Joe,
Rather than call names, why don't you actually try to move the debate on and say something clearer and more considered about why you feel the original post deserved censure in this forum? After all, censure was what you were suggesting when you said "Send your women only desperate requests to women only".
I don't think your original 'quip' had the intellectual quality that you seem to think it did. As for your explanations since, I'm afraid they don't demonstrate the "ability to anlayze and issue or engage in discriminating thought" that you see absent in the comments of others.
To my mind there is, in fact, an important discussion here vis a vis archives regarding how and why they're set up. There certainly are wide-ranging opinions on the matter - and wide scope for discussion - but your posts don't seem to open up discussion, only close it down.
I, for one, amy happy to see archives such as Cinenova exist, but have questions about its operation that I think are valid, eg. Does it have to be women 'directors'? How is the work of other women film-operatives to be archived? (eg. designers, editors, actors) How much of a factor is 'quality' in the upkeep of an archive - especially if it has to be reduced at all and some films kept whilst others not? How 'good' does a film have to be to be archived? (after all, someone has to archive all Luc Besson's films, but I wouldn't pay money to have _The Fifth Element_ kept)
Ultimately I think it is a bit of a shame that one of the Cinenova events is 'women-only', since it would (at first sight) naturally exclude some who would also be interesting in productively supporting it, or helping answer questions such as "In relocating or storing material, how can Cinenova re-address its activities and make new plans with active support?"

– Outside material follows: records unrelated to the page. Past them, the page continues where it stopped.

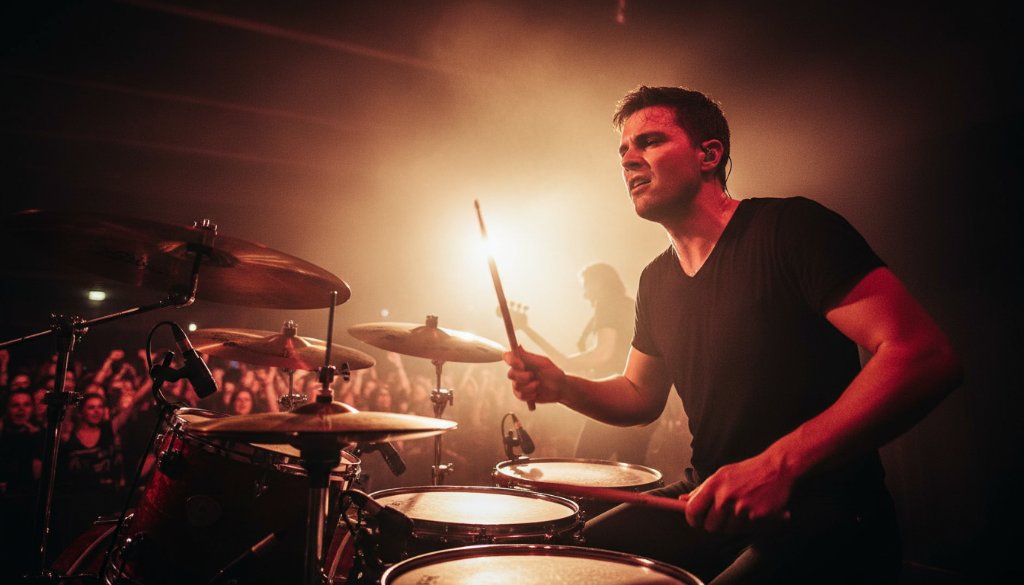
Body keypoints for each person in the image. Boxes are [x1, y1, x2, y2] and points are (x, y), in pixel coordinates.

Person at [503, 85, 962, 584]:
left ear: (709, 154)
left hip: (824, 511)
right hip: (710, 499)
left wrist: (778, 466)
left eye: (650, 142)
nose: (629, 161)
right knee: (565, 565)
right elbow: (639, 396)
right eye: (623, 151)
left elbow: (921, 354)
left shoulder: (791, 230)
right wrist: (564, 386)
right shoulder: (656, 280)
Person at [510, 262, 658, 464]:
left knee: (585, 467)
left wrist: (565, 372)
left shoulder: (607, 304)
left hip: (614, 398)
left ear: (600, 284)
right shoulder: (628, 304)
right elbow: (565, 362)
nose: (585, 295)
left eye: (587, 286)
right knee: (633, 473)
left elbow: (602, 354)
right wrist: (527, 330)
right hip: (641, 404)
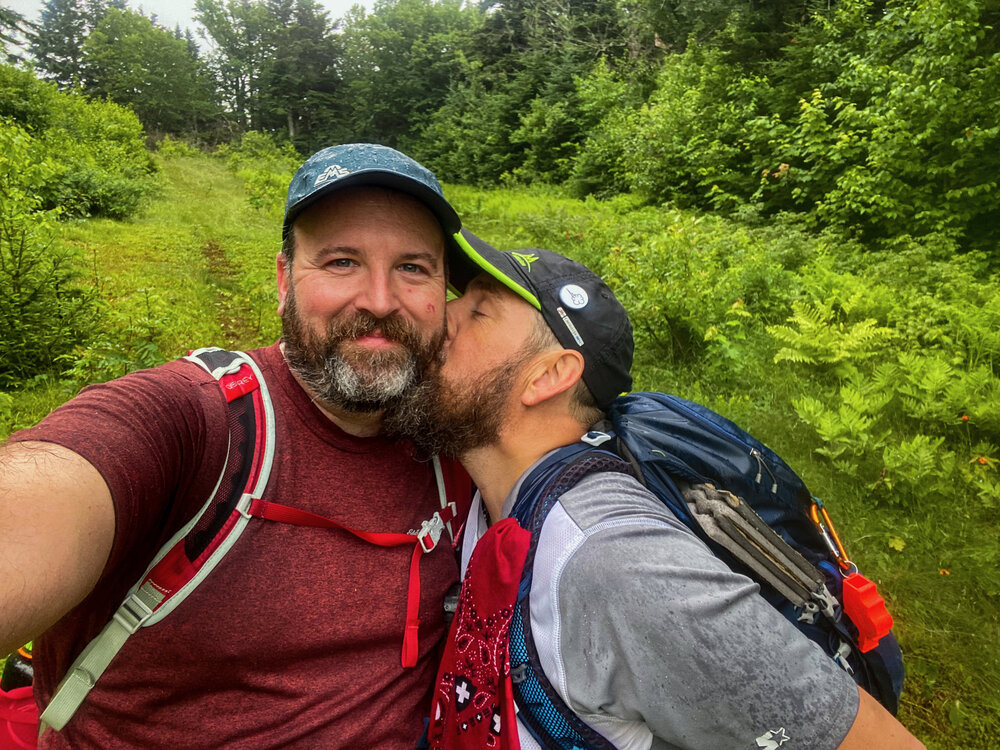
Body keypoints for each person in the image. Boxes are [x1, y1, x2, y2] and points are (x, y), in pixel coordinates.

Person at [0, 143, 472, 748]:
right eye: (341, 262)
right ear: (283, 281)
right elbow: (53, 489)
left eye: (412, 268)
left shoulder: (456, 439)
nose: (380, 301)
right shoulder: (197, 423)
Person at [396, 236, 925, 749]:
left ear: (549, 375)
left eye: (479, 310)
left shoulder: (620, 566)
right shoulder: (492, 499)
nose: (443, 314)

However, there is another, similar, event that isn't women-only, and clearly the principal imperative for the organisation is to find women keen to get involved, so it seems eminently suitable to have both events.
I would have thought the questions posed by the Cinenova email (re. archiving and support) would have given us plenty of scope for discussion - pertinent to gender politics or not. What a pity these questions were forgotten amidst this pedantry.
Damian
-----Original Message-----
From: Joseph Billings [mailto:[log in to unmask]]
Sent: Tue 6/17/2003 8:22 PM
To: [log in to unmask]
Cc:
Subject: Re: Cinenova
Its hard to move on when you say inflamatory things like,
"engaging with the reactionary politics of J Billings and
fellow travellers." Its hard to imagine a more reactionary
(or more baseless) statement than your own and those of a
few others apparently like you who cry for censorship when
they encounter a view different than their own.
The curious thing about your kind of libel and invective is
that it always seems to spring from a sorry inability to
analyze an issue or engage in discriminating thought --the
essence of mob thinking and historically the necessary
intellectual preconditions for all kinds of oppression.
I am quite finished with this issue, but perhaps there is
no limit to your emotionalism. You may have the last
accustic blast.
Joe
--- Richard Armstrong <[log in to unmask]> wrote:
> By engaging with the reactionary politics of J Billings
> and fellow
> travellers, surely incidental to the original posting,
> have we not failed to salute
> Cinenova for sticking with their project through thick
> and thin? As I remember,
> they came to us with genuine and pressing issues
> requiring resolution. They must
> be disappointed, as well as bemused, by the strife they
> inadvertently caused.
> Is it possible to move on after 24 dense hours of this?